##### Task material #####

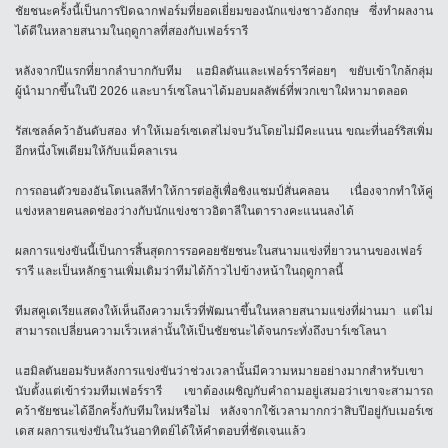
ชัยชนะครั้งนี้เป็นการปิดฉากฟอร์มที่ยอดเยี่ยมของนักแข่งชาวอังกฤษ ซึ่งทำผลงาน
ได้ดีในหลายสนามในฤดูกาลที่สองกับเฟอร์รารี
หลังจากปีแรกที่ยากลำบากกับทีม แฮมิลตันและเฟอร์รารีค่อยๆ ขยับเข้าใกล้กลุ่ม
ผู้นำมากขึ้นในปี 2026 และบาร์เซโลนาได้มอบผลลัพธ์ที่พวกเขาใฝ่หามาตลอด
รัสเซลล์คว้าอันดับสอง ทำให้เมอร์เซเดสไม่จบวันโดยไม่มีคะแนน ขณะที่นอร์ริสเพิ่ม
อีกหนึ่งโพเดียมให้กับแม็คลาเรน
การถอนตัวของอันโตเนลลีทำให้การต่อสู้เพื่อชิงแชมป์สั่นคลอน เนื่องจากทำให้คู่
แข่งหลายคนลดช่องว่างกับนักแข่งชาวอิตาลีในตารางคะแนนลงได้
ผลการแข่งขันนี้เป็นการสิ้นสุดการรอคอยชัยชนะในสนามแข่งที่ยาวนานของเฟอร์
รารี และเป็นหลักฐานเพิ่มเติมว่าทีมได้ก้าวไปข้างหน้าในฤดูกาลนี้
ทีมสคูเดเรียแสดงให้เห็นถึงความเร็วที่พัฒนาขึ้นในหลายสนามแข่งที่ผ่านมา แต่ไม่
สามารถเปลี่ยนความเร็วเหล่านั้นให้เป็นชัยชนะได้จนกระทั่งถึงบาร์เซโลนา
แฮมิลตันยอมรับหลังการแข่งขันว่าช่วงเวลานั้นมีความหมายอย่างมากสำหรับเขา
นับตั้งแต่เข้าร่วมทีมเฟอร์รารี เขาต้องเผชิญกับคำถามอยู่เสมอว่าเขาจะสามารถ
คว้าชัยชนะได้อีกครั้งกับทีมใหม่หรือไม่ หลังจากใช้เวลามากกว่าสิบปีอยู่กับเมอร์เซ
เดส ผลการแข่งขันในวันอาทิตย์ได้ให้คำตอบที่ชัดเจนแล้ว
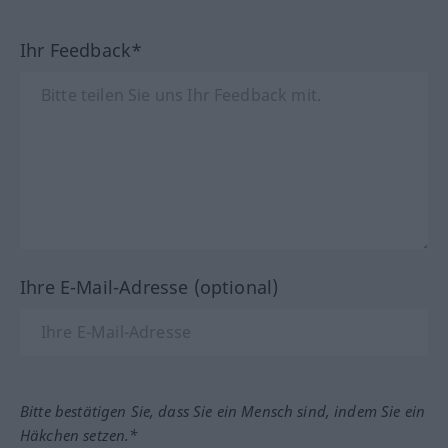
Ihr Feedback*
Ihre E-Mail-Adresse (optional)
Bitte bestätigen Sie, dass Sie ein Mensch sind, indem Sie ein
Häkchen setzen.*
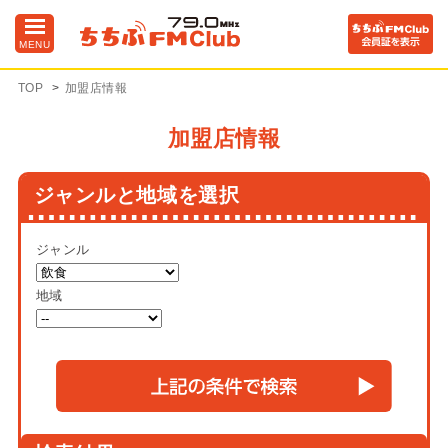
MENU
TOP
加盟店情報
加盟店情報
ジャンルと地域を選択
ジャンル
地域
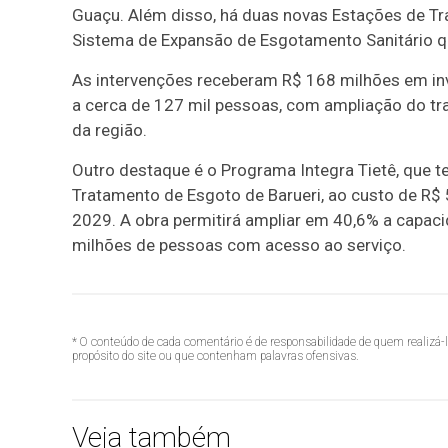
Guaçu. Além disso, há duas novas Estações de T
Sistema de Expansão de Esgotamento Sanitário q
As intervenções receberam R$ 168 milhões em inve
a cerca de 127 mil pessoas, com ampliação do tr
da região.
Outro destaque é o Programa Integra Tietê, que t
Tratamento de Esgoto de Barueri, ao custo de R$ 5
2029. A obra permitirá ampliar em 40,6% a capaci
milhões de pessoas com acesso ao serviço.
* O conteúdo de cada comentário é de responsabilidade de quem realizá-
propósito do site ou que contenham palavras ofensivas.
Veja também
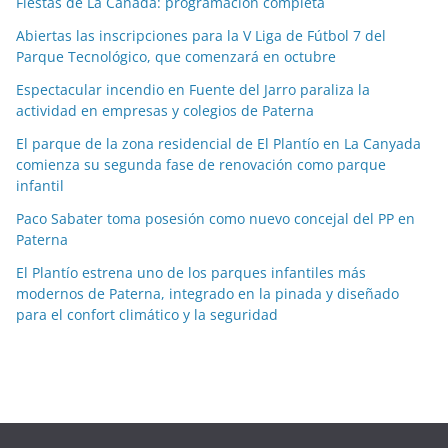
Fiestas de La Cañada: programación completa
i
a
Abiertas las inscripciones para la V Liga de Fútbol 7 del
Parque Tecnológico, que comenzará en octubre
s
p
Espectacular incendio en Fuente del Jarro paraliza la
o
actividad en empresas y colegios de Paterna
r
El parque de la zona residencial de El Plantío en La Canyada
m
comienza su segunda fase de renovación como parque
e
infantil
s
Paco Sabater toma posesión como nuevo concejal del PP en
e
Paterna
s
El Plantío estrena uno de los parques infantiles más
modernos de Paterna, integrado en la pinada y diseñado
para el confort climático y la seguridad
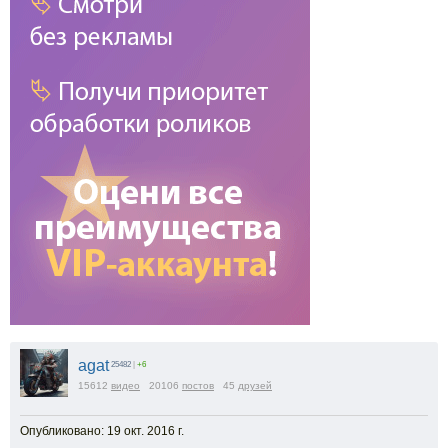
agat
25482
|
+6
15612
видео
20106
постов
45
друзей
Опубликовано: 19 окт. 2016 г.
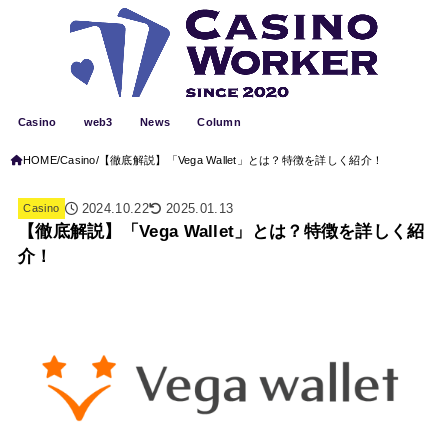
Casino
web3
News
Column
HOME
Casino
【徹底解説】「Vega Wallet」とは？特徴を詳しく紹介！
2024.10.22
2025.01.13
Casino
【徹底解説】「Vega Wallet」とは？特徴を詳しく紹
介！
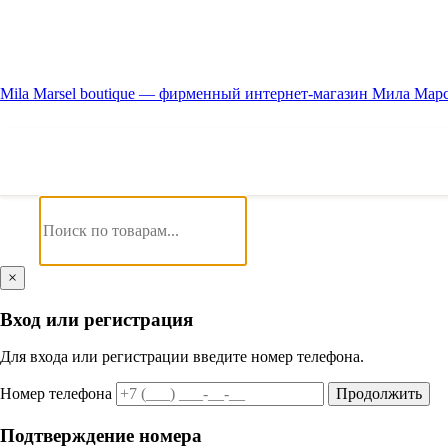
Mila Marsel boutique — фирменный интернет-магазин Мила Мар
×
Вход или регистрация
Для входа или регистрации введите номер телефона.
Номер телефона
Продолжить
Подтверждение номера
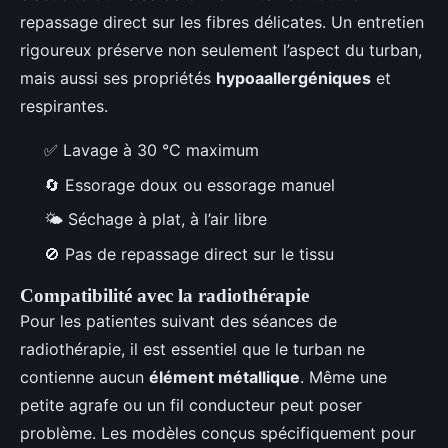
repassage direct sur les fibres délicates. Un entretien
rigoureux préserve non seulement l’aspect du turban,
mais aussi ses propriétés
hypoaallergéniques
et
respirantes.
✅ Lavage à 30 °C maximum
🔄 Essorage doux ou essorage manuel
🌤️ Séchage à plat, à l’air libre
🚫 Pas de repassage direct sur le tissu
Compatibilité avec la radiothérapie
Pour les patientes suivant des séances de
radiothérapie, il est essentiel que le turban ne
contienne aucun
élément métallique
. Même une
petite agrafe ou un fil conducteur peut poser
problème. Les modèles conçus spécifiquement pour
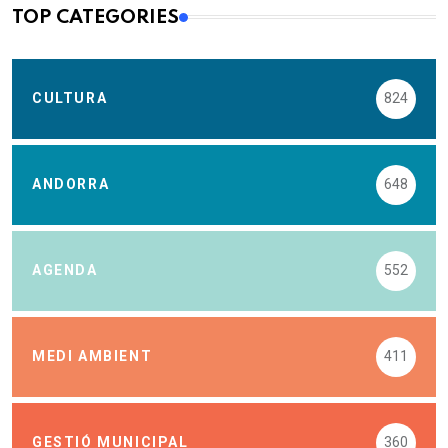
TOP CATEGORIES
CULTURA
824
ANDORRA
648
AGENDA
552
MEDI AMBIENT
411
GESTIÓ MUNICIPAL
360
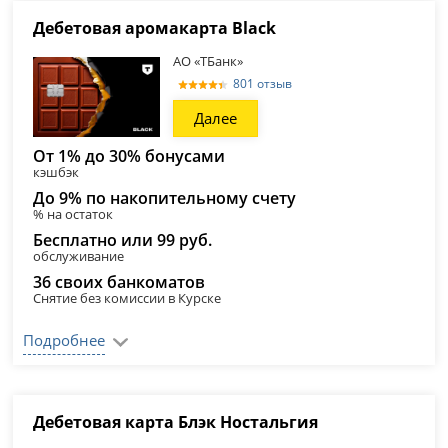
Дебетовая аромакарта Black
АО «ТБанк»
801 отзыв
Далее
От 1% до 30% бонусами
кэшбэк
До 9% по накопительному счету
% на остаток
Бесплатно или 99 руб.
обслуживание
36 своих банкоматов
Снятие без комиссии в Курске
Подробнее
Дебетовая карта Блэк Ностальгия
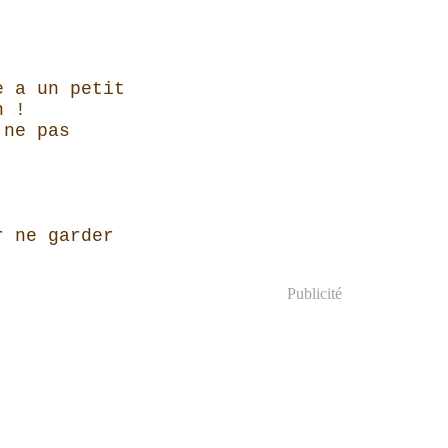
e a un petit
n !
 ne pas
r ne garder
Publicité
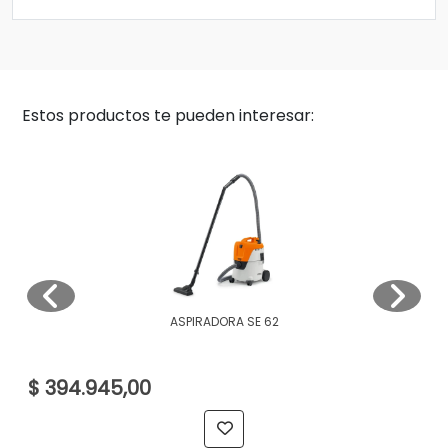
Estos productos te pueden interesar:
ASPIRADORA SE 62
$ 394.945,00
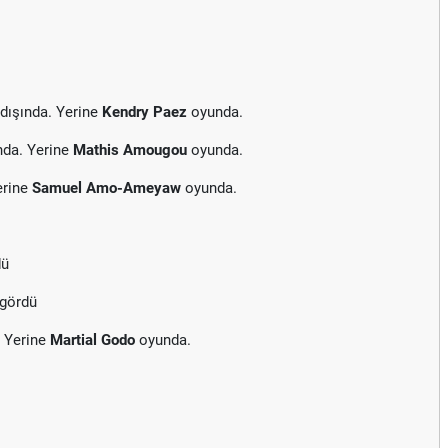
dışında. Yerine
Kendry Paez
oyunda.
nda. Yerine
Mathis Amougou
oyunda.
erine
Samuel Amo-Ameyaw
oyunda.
dü
 gördü
. Yerine
Martial Godo
oyunda.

#####

* _To do_
Using the listing above, return all lines where the word "Paterna" occurs.

* _Written solution_
actividad en empresas y colegios de Paterna
Paterna
modernos de Paterna, integrado en la pinada y diseñado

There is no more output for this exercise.